Ayat ini sudah memperjelas sikap Islam terhadap perbudakan, yaitu Islam datang untuk memurnikan penghambaan manusia hanya kepada Alloh swt semata, sehingga penghambaan manusia terhadap manusia lainnya tidaklah dibenarkan. Karena itu Islam pun juga bertujuan untuk menghapus perbudakan.

Dari Abu Hurairoh ra, dari Nabi saw:

“Alloh berfirman: Ada tiga orang yang Aku akan menjadi lawan mereka pada Hari Kiamat kelak, yaitu orang yang memberi janji atas nama-Ku kemudian berkhianat, orang yang menjual orang merdeka dan memakan hasil penjualannya, serta orang yang memperkerjakan seorang pekerja yang pekerja itu telah mengerjakan pekerjaannya dengan baik tetapi orang tersebut tidak mau memberinya upah.” (HR Bukhari).

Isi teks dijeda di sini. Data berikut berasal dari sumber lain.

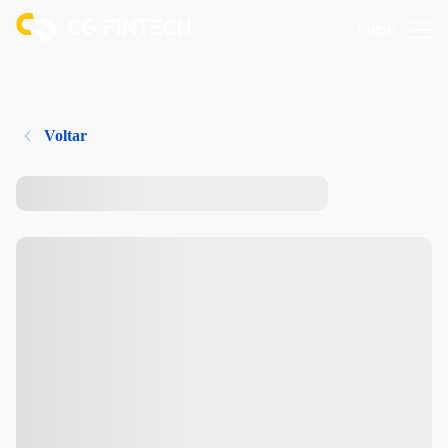
Logar
Voltar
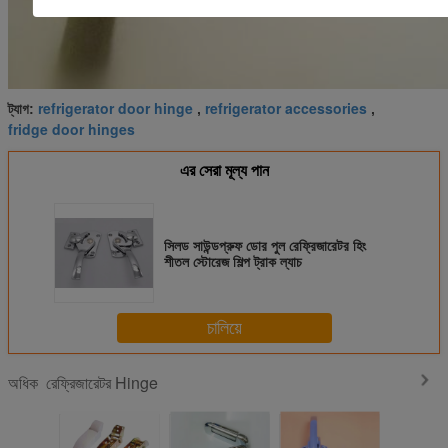
refrigerator door hinge
refrigerator accessories
ট্যাগ:
,
,
fridge door hinges
এর সেরা মূল্য পান
সিলড সাউন্ডপ্রুফ ডোর পুল রেফ্রিজারেটর হিং
শীতল স্টোরেজ শিল্প ট্রাক ল্যাচ
চালিয়ে
রেফ্রিজারেটর Hinge
অধিক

Syekh Musthofa Muhammad Imaroh dalam ‘Saripati Hadits Al-Bukhari’ (Jakarta: Pustaka Al Kautsar, 2002), mengatakan bahwa hadits ini menunjukkkan salah satu bentuk kezhaliman yang nyata adalah menjerumuskan seseorang pada perbudakan. Barangsiapa menjerumuskan seseorang pada perbudakan, berarti ia telah mencegahnya dari berbuat apa-apa yang dihalalkan Alloh Azza wa Jalla. Tindakan tersebut merupakan dosa besar yang ditentang oleh Alloh swt.

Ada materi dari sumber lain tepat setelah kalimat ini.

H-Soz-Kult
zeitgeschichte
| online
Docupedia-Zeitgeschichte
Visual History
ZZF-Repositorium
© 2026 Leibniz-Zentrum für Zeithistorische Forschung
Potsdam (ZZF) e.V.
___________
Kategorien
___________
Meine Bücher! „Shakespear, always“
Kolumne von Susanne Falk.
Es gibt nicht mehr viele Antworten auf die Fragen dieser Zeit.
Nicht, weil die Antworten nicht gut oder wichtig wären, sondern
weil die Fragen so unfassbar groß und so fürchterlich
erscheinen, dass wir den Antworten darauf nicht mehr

Walaupun Islam datang untuk menghapuskan perbudakan, namun di masa Nabi saw hidup, praktik-praktik perbudakan masih tetap ada. Hal ini dikarenakan dua sebab, yaitu:

1. Prinsip perlakuan yang sama.

Sering terjadi peperangan dengan kaum non-Islam dimana orang Islam yang ditawan dijadikan budak. Berperang dengan sesama muslim tidak diperbolehkan, dan kalaupun terjadi maka tawanan perang muslim tidak boleh diperbudak. Karena itulah saat Ali dan Muawiyah berperang dalam Perang Shiffin, tawanan perangnya tidak diperbudak. Islam hanya membolehkan memperbudak tawanan perang dari orang kafir dimana orang kafir tersebut juga memperbudak tawanan perang muslim yang ada pada mereka.

“Dan jika kamu memberikan balasan, maka balaslah dengan balasan yang sama dengan siksaan yang ditimpakan kepadamu. Akan tetapi jika kamu bersabar, sesungguhnya itulah yang lebih baik bagi orang-orang yang sabar.” (An Nahl: 126).

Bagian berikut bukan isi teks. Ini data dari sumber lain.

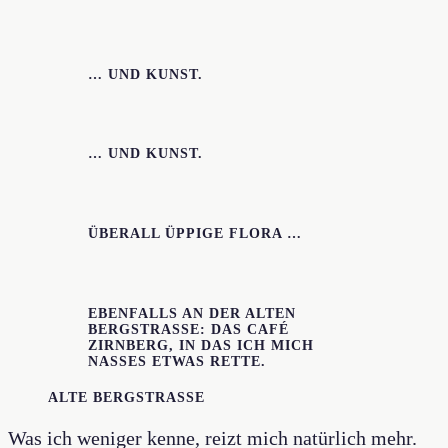
… UND KUNST.
… UND KUNST.
ÜBERALL ÜPPIGE FLORA …
EBENFALLS AN DER ALTEN
BERGSTRASSE: DAS CAFÉ Z
IRNBERG, IN DAS ICH MICH N
ASSES ETWAS RETTE.
ALTE BERGSTRASSE
Was ich weniger kenne, reizt mich natürlich mehr.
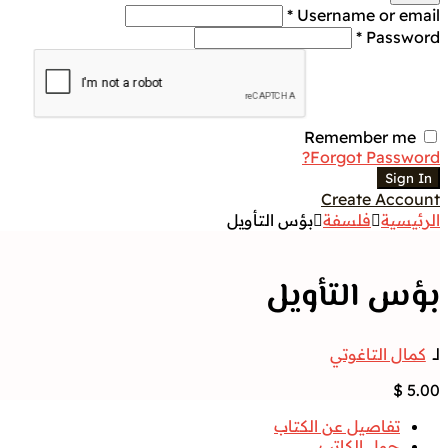
Username or email *
Password *
Remember me
Forgot Password?
Sign In
Create Account
الرئيسية
فلسفة
بؤس التأويل
بؤس التأويل
لــ
كمال التاغوتي
$
5.00
تفاصيل عن الكتاب
حول الكاتب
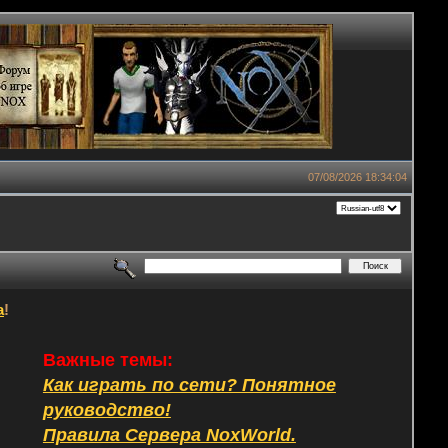
07/08/2026 18:34:04
а
!
Важные темы:
Как играть по сети? Понятное
руководство!
Правила Сервера NoxWorld.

Sehingga pasukan Islam juga memperlakukan hal yang sama terhadap pasukan kafir yang ditawan. Hal ini selain untuk membuat gentar musuh, juga menjadi sarana untuk mengenalkan Islam kepada tawanan perang yang menjadi budak. Ketika tawanan perang yang menjadi budak itu berinteraksi dengan majikannya yang Islam sehingga memahami Islam dan masuk Islam, maka tawanan perang yang menjadi budak tersebut memperoleh kesempatan untuk merdeka.

Dari Abu Hurairoh ra, telah bersabda Rosululloh saw:

“Tiap-tiap seorang muslim memerdekakan seorang muslim, niscaya dengan tiap-tiap satu anggota (tubuh budak itu), Alloh merdekakan pula satu angggota (tubuh)-nya dari neraka.” (Muttafaqun ‘Alaihi: Bukhari-Muslim).

Dari Ka’ab bin Murrah:

“Dan tiap-tiap seorang perempuan muslim merdekakan seorang perempuan muslim, niscaya hal itu menjadi pelepasnya di neraka.” (HR Abu Dawud).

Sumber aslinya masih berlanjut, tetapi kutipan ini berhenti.